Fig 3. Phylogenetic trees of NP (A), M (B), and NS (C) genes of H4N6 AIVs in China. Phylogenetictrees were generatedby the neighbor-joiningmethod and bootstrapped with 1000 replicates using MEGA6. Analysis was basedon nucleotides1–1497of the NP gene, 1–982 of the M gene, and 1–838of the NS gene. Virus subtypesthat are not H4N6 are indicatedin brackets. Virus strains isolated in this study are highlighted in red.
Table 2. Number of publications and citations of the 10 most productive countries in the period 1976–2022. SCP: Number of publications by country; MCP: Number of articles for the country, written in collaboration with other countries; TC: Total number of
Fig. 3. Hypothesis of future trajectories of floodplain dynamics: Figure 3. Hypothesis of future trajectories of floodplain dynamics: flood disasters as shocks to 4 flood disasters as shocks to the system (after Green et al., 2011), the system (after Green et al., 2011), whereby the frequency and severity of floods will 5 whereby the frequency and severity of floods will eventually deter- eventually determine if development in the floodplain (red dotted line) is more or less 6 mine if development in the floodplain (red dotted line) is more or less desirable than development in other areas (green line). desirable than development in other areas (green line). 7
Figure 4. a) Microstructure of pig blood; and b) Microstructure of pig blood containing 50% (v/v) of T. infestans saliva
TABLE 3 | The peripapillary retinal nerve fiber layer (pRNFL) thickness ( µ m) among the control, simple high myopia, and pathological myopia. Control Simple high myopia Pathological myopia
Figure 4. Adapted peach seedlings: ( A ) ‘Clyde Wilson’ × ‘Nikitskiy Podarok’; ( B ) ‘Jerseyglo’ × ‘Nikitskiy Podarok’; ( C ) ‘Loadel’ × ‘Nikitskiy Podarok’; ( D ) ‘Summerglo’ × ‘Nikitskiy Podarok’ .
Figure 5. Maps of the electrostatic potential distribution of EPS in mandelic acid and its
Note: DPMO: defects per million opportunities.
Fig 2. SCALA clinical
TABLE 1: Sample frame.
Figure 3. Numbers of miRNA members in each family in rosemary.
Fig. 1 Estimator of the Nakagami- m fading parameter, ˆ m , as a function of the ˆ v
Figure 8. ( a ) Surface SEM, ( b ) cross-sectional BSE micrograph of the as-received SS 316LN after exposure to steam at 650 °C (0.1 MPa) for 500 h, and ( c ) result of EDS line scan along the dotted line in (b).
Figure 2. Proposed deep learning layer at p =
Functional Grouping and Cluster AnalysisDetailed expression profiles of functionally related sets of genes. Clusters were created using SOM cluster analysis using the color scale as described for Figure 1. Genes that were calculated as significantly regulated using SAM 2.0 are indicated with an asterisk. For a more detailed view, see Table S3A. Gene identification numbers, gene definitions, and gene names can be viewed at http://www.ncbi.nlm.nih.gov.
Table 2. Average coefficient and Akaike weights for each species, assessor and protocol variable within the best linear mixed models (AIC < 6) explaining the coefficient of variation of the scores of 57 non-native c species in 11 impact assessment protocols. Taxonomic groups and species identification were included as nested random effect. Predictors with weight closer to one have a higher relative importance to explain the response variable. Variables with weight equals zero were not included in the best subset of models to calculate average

□ □ □ □

Problem: Write the material above out in full, exactly as it reads.

Answer:
Fig 3. Phylogenetic trees of NP (A), M (B), and NS (C) genes of H4N6 AIVs in China. Phylogenetictrees were generatedby the neighbor-joiningmethod and bootstrapped with 1000 replicates using MEGA6. Analysis was basedon nucleotides1–1497of the NP gene, 1–982 of the M gene, and 1–838of the NS gene. Virus subtypesthat are not H4N6 are indicatedin brackets. Virus strains isolated in this study are highlighted in red.
Table 2. Number of publications and citations of the 10 most productive countries in the period 1976–2022. SCP: Number of publications by country; MCP: Number of articles for the country, written in collaboration with other countries; TC: Total number of
Fig. 3. Hypothesis of future trajectories of floodplain dynamics: Figure 3. Hypothesis of future trajectories of floodplain dynamics: flood disasters as shocks to 4 flood disasters as shocks to the system (after Green et al., 2011), the system (after Green et al., 2011), whereby the frequency and severity of floods will 5 whereby the frequency and severity of floods will eventually deter- eventually determine if development in the floodplain (red dotted line) is more or less 6 mine if development in the floodplain (red dotted line) is more or less desirable than development in other areas (green line). desirable than development in other areas (green line). 7
Figure 4. a) Microstructure of pig blood; and b) Microstructure of pig blood containing 50% (v/v) of T. infestans saliva
TABLE 3 | The peripapillary retinal nerve fiber layer (pRNFL) thickness ( µ m) among the control, simple high myopia, and pathological myopia. Control Simple high myopia Pathological myopia
Figure 4. Adapted peach seedlings: ( A ) ‘Clyde Wilson’ × ‘Nikitskiy Podarok’; ( B ) ‘Jerseyglo’ × ‘Nikitskiy Podarok’; ( C ) ‘Loadel’ × ‘Nikitskiy Podarok’; ( D ) ‘Summerglo’ × ‘Nikitskiy Podarok’ .
Figure 5. Maps of the electrostatic potential distribution of EPS in mandelic acid and its
Note: DPMO: defects per million opportunities.
Fig 2. SCALA clinical
TABLE 1: Sample frame.
Figure 3. Numbers of miRNA members in each family in rosemary.
Fig. 1 Estimator of the Nakagami- m fading parameter, ˆ m , as a function of the ˆ v
Figure 8. ( a ) Surface SEM, ( b ) cross-sectional BSE micrograph of the as-received SS 316LN after exposure to steam at 650 °C (0.1 MPa) for 500 h, and ( c ) result of EDS line scan along the dotted line in (b).
Figure 2. Proposed deep learning layer at p =
Functional Grouping and Cluster AnalysisDetailed expression profiles of functionally related sets of genes. Clusters were created using SOM cluster analysis using the color scale as described for Figure 1. Genes that were calculated as significantly regulated using SAM 2.0 are indicated with an asterisk. For a more detailed view, see Table S3A. Gene identification numbers, gene definitions, and gene names can be viewed at http://www.ncbi.nlm.nih.gov.
Table 2. Average coefficient and Akaike weights for each species, assessor and protocol variable within the best linear mixed models (AIC < 6) explaining the coefficient of variation of the scores of 57 non-native c species in 11 impact assessment protocols. Taxonomic groups and species identification were included as nested random effect. Predictors with weight closer to one have a higher relative importance to explain the response variable. Variables with weight equals zero were not included in the best subset of models to calculate average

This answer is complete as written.